To celebrate, the dome is hosting a booked-out tour on Sunday, led by its former business manager Phil Greenwood, a self-described "dome fanatic".
Mr Greenwood said the dome was considered "radical" in its day, and was unusual today because it was still used for its original purpose.
Decades ago, according to Mr Greenwood, the building committee had various designs laid out in a room.
"Apparently, this committee glanced at the dome and walked past it," he said.
"They went to the others and looked at them one by one. One was described as a 'mausoleum'."
But none of the other designs met the specifications, while principal architect Roy Grounds' dome design met the specs "exactly".
The dome itself is 710 tonnes of concrete covering a three-storey building underneath, sitting inside the Australian National University campus.
The dome is propped up on legs sitting inside a surrounding moat, which itself stops the legs pushing out.

### [Work to complete]
Reproduce word for word the stretch of the dome text from "But none of" through "National University campus.". The lines that come next aren't needed for anything here.

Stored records
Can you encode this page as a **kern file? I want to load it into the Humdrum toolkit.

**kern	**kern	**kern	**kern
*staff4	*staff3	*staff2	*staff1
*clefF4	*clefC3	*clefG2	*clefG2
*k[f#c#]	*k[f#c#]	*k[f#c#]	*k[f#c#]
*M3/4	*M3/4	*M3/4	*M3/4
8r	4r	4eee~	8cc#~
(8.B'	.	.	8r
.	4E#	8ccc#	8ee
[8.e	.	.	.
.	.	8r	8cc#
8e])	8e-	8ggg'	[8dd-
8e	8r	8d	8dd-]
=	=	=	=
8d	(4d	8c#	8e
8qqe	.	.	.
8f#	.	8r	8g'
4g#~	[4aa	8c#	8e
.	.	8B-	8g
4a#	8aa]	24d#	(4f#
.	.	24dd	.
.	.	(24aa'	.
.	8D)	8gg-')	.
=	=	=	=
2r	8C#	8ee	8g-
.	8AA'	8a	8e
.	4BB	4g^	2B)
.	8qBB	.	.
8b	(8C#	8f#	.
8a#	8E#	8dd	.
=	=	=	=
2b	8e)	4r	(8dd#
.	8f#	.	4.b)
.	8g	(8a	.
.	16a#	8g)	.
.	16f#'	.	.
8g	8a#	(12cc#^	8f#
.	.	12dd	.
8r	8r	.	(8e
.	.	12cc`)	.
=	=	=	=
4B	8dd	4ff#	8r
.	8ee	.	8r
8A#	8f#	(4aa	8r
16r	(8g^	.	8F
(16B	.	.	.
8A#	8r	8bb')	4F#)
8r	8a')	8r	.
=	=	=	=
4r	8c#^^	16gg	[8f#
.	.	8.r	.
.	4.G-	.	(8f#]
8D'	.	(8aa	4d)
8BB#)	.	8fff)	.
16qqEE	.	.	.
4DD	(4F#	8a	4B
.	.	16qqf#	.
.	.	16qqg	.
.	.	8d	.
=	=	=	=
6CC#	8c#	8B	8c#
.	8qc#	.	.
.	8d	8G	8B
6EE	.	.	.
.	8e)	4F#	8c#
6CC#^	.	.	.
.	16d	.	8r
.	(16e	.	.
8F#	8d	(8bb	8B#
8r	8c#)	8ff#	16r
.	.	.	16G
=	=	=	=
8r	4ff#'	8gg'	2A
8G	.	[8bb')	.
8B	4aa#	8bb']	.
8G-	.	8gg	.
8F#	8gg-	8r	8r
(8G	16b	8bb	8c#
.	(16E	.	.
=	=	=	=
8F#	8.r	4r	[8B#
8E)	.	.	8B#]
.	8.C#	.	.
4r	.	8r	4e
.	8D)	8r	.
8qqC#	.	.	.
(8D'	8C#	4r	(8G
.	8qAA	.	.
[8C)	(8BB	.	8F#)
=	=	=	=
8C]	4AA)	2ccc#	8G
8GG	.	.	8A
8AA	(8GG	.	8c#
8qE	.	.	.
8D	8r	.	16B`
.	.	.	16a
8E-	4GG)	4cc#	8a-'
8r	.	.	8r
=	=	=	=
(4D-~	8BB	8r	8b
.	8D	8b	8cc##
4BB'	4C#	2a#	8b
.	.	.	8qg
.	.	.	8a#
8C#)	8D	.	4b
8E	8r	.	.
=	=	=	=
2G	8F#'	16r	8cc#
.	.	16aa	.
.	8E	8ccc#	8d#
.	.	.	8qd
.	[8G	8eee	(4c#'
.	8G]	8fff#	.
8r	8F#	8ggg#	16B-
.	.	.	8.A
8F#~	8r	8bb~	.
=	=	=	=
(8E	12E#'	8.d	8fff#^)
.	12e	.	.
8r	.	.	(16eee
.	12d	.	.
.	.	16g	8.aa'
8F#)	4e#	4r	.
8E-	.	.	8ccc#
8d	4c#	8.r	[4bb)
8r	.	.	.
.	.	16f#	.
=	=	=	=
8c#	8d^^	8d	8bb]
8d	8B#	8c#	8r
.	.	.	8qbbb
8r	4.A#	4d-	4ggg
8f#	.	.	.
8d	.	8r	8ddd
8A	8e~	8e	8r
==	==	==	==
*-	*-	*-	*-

### [Result of the task]
But none of the other designs met the specifications, while principal architect Roy Grounds' dome design met the specs "exactly".
The dome itself is 710 tonnes of concrete covering a three-storey building underneath, sitting inside the Australian National University campus.